Penso que hoje aqui no Brasil, um país que vive um momento mais de uivos de estrelas mortas e ainda vorazes do que de hinos de liberdade, vejo com alegria que os vivos, de todas as vertentes, estão se reunindo em um grande abraço contra a barbárie que lhes querem impor. Vimos isso na reação maciça e nacional, especialmente dos mais jovens, contra a arbitrariedade do prefeito evangélico do Rio, Marcelo Crivella, que mandou policiais à grande festa da Bienal do Livro, visitada por milhares de crianças, para recolher um livro de literatura infanto-juvenil, de história em quadrinhos, em que dois jovens se beijam.
E estamos vendo essa reação contra os políticos estrelas mortas seguidores do violento e autoritário capitão, que gostaria de transformar o país em uma teocracia presidida pela Bíblia e não pela Constituição e em um país armado com licença para matar. Um país sem liberdade de expressão no qual ele zomba abertamente da defesa dos direitos humanos que sonharia abolir.

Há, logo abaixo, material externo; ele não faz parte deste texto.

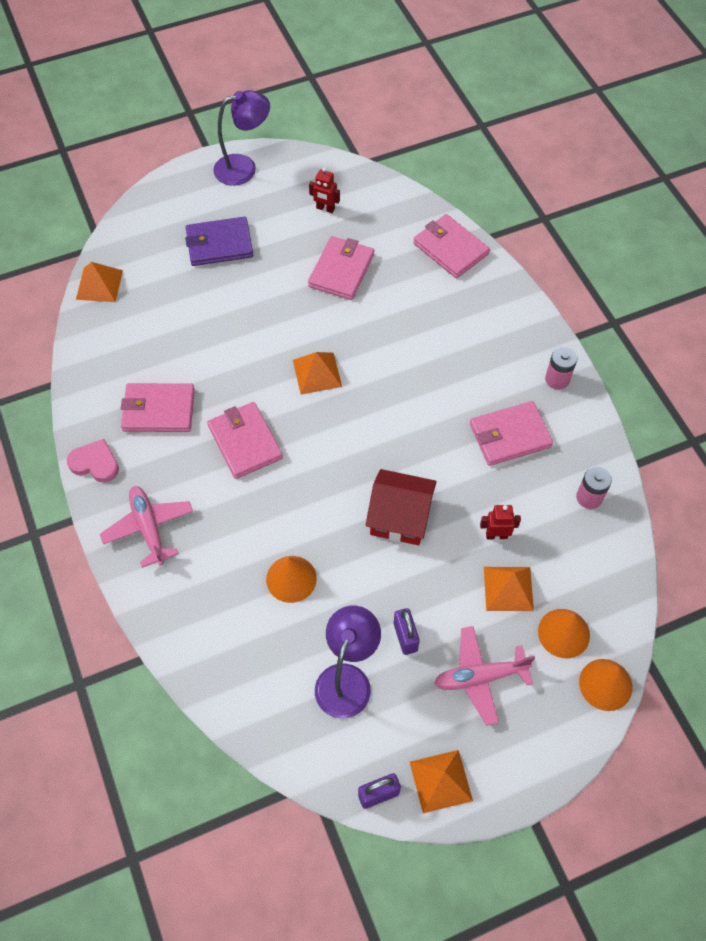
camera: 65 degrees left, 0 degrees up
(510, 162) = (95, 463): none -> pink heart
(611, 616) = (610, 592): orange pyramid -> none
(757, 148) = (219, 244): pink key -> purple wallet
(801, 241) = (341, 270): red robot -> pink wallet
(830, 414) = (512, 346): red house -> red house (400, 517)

Justamente, as perigosas afirmações do filho de Bolsonaro insinuando que seu pai não poderá transformar este país “por vias democráticas” aconteceram quando jornalistas e intelectuais de todas as formações políticas e de todos os grandes jornais se reuniram na importante Universidade de São Paulo (USP) para reafirmar o direito à liberdade de expressão e contra qualquer tipo de censura ou ameaça à imprensa. Carla Jiménez, diretora do EL PAÍS Brasil, insistiu, por exemplo, na necessidade de que os jornalistas se tornem “uma caixa de ressonância”, já que acrescentou: “Não temos o direito de claudicar”.

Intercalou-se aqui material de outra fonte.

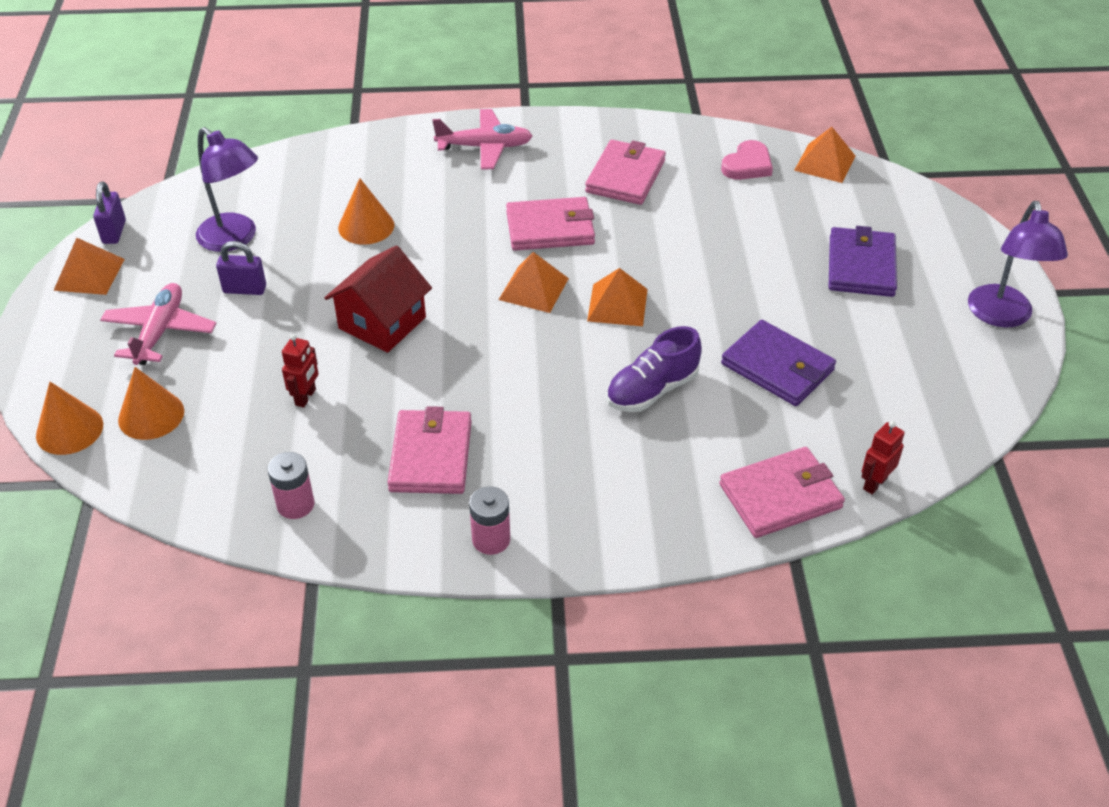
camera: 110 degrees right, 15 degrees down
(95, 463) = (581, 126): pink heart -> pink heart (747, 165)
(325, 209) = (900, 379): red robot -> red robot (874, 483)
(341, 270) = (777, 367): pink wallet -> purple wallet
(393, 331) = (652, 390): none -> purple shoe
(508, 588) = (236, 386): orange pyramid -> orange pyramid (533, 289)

O Brasil, que de repente se viu golpeado por medidas autoritárias e ilegais que pressagiam um perigo para as liberdades, começou a acordar. A responsabilidade é grande. A História nos ensinou no passado como é fácil, de escorregão em escorregão, sem capacidade de reagir, acabarmos afundados no abismo.
O NÃO às feridas contra as liberdades conquistadas democraticamente e contra a Constituição, que de laica se deseja transformar em confessional, tem de ser claro e vigoroso se não quisermos chorar amanhã, ou que o façam aqueles que nos seguirão, por nossa cumplicidade com a política vista mais como um conjunto de estrelas mortas do que como um cosmos que se move nesse maravilhoso equilíbrio cujo milagre nos surpreende quanto mais o conhecemos.
O cosmos fascina porque seu mistério e sua grandeza nos emocionam. Nada nele, dizem os astrofísicos, é banal. Transpondo para o nosso mundo político, poderíamos dizer que aqui estamos nos antípodas dessa grandeza. Hoje, nela, como o filósofo Alain Deneault acaba de denunciar, o que prima é a “mediocracia” e “o que realmente importa não é evitar a estupidez, mas adorná-la com a aparência de poder”. São as alucinações das estrelas mortas que ainda se permitem nos assustar com seus uivos.